» What is needed
Write out again only the lines that run from the start of the entries to the line containing "1 to 100 Square Practice Sandeep Waghmore", both included.

» Supplied records
-- Opening Marker --
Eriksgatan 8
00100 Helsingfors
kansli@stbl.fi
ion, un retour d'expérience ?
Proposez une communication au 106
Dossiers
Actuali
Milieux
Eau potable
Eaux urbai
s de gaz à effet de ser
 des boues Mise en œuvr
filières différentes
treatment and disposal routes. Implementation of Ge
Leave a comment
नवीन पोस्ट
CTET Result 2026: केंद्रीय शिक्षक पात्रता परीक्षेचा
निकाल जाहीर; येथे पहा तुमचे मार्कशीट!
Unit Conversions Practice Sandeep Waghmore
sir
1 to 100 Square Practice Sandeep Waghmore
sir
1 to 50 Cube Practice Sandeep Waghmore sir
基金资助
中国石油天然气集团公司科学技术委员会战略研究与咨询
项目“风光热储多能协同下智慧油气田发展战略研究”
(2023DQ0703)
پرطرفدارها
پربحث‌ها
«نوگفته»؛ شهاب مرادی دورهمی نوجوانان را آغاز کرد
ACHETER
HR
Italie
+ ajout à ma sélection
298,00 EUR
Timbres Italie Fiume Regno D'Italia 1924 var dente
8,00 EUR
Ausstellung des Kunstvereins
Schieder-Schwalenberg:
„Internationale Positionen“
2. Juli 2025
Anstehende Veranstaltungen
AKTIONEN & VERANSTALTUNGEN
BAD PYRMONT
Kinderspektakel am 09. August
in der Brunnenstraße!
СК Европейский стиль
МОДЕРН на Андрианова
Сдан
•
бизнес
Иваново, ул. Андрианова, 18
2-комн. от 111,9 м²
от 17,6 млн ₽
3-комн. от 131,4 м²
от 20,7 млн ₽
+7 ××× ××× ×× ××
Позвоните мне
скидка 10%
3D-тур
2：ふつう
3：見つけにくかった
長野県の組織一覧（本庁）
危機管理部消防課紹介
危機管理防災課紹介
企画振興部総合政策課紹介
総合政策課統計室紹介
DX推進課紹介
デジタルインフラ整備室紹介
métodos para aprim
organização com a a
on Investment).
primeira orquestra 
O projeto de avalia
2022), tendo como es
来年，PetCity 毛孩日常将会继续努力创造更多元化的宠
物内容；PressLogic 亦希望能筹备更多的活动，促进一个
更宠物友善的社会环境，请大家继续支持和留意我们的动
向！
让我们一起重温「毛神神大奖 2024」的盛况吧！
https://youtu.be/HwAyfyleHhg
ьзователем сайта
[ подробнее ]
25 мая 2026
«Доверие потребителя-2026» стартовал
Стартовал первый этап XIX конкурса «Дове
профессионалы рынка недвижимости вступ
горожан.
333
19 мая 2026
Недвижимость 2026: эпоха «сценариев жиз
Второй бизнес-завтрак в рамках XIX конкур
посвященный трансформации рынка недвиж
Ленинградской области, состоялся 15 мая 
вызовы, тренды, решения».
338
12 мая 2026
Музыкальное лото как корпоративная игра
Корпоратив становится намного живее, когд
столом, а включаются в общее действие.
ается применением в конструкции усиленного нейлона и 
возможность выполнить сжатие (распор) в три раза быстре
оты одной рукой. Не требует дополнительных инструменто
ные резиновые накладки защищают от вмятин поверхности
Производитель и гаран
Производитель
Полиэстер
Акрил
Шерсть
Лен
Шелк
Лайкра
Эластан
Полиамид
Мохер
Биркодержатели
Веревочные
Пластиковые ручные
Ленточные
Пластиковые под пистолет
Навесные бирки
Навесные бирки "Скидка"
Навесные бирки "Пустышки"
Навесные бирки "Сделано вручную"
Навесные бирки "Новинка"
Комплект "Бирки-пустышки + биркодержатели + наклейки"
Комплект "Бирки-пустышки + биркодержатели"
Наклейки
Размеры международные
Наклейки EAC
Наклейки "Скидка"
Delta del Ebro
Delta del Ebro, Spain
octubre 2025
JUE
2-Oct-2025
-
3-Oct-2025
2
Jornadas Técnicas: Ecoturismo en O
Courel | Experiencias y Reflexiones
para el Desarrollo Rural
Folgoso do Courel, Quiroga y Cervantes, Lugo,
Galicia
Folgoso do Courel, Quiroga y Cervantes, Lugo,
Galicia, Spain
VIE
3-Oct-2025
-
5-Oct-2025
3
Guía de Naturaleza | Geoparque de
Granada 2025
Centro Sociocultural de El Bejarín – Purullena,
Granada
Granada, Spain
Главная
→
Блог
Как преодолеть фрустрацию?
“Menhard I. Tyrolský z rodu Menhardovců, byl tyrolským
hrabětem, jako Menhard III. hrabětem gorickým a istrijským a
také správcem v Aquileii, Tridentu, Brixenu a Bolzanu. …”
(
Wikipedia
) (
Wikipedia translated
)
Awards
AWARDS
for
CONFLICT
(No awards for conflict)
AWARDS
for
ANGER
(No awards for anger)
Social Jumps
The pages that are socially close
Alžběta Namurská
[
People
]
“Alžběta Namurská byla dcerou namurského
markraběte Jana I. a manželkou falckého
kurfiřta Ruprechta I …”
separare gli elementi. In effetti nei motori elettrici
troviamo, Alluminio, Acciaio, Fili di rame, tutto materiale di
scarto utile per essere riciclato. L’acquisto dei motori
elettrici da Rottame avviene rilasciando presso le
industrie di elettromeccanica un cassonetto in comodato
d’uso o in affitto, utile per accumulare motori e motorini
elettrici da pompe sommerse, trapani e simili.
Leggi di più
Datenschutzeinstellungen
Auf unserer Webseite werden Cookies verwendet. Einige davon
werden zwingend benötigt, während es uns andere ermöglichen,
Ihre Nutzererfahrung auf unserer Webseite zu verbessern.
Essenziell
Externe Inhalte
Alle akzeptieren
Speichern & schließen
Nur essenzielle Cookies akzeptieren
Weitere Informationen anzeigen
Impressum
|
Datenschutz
-- Closing Marker --
» Written solution
Eriksgatan 8
00100 Helsingfors
kansli@stbl.fi
ion, un retour d'expérience ?
Proposez une communication au 106
Dossiers
Actuali
Milieux
Eau potable
Eaux urbai
s de gaz à effet de ser
 des boues Mise en œuvr
filières différentes
treatment and disposal routes. Implementation of Ge
Leave a comment
नवीन पोस्ट
CTET Result 2026: केंद्रीय शिक्षक पात्रता परीक्षेचा
निकाल जाहीर; येथे पहा तुमचे मार्कशीट!
Unit Conversions Practice Sandeep Waghmore
sir
1 to 100 Square Practice Sandeep Waghmore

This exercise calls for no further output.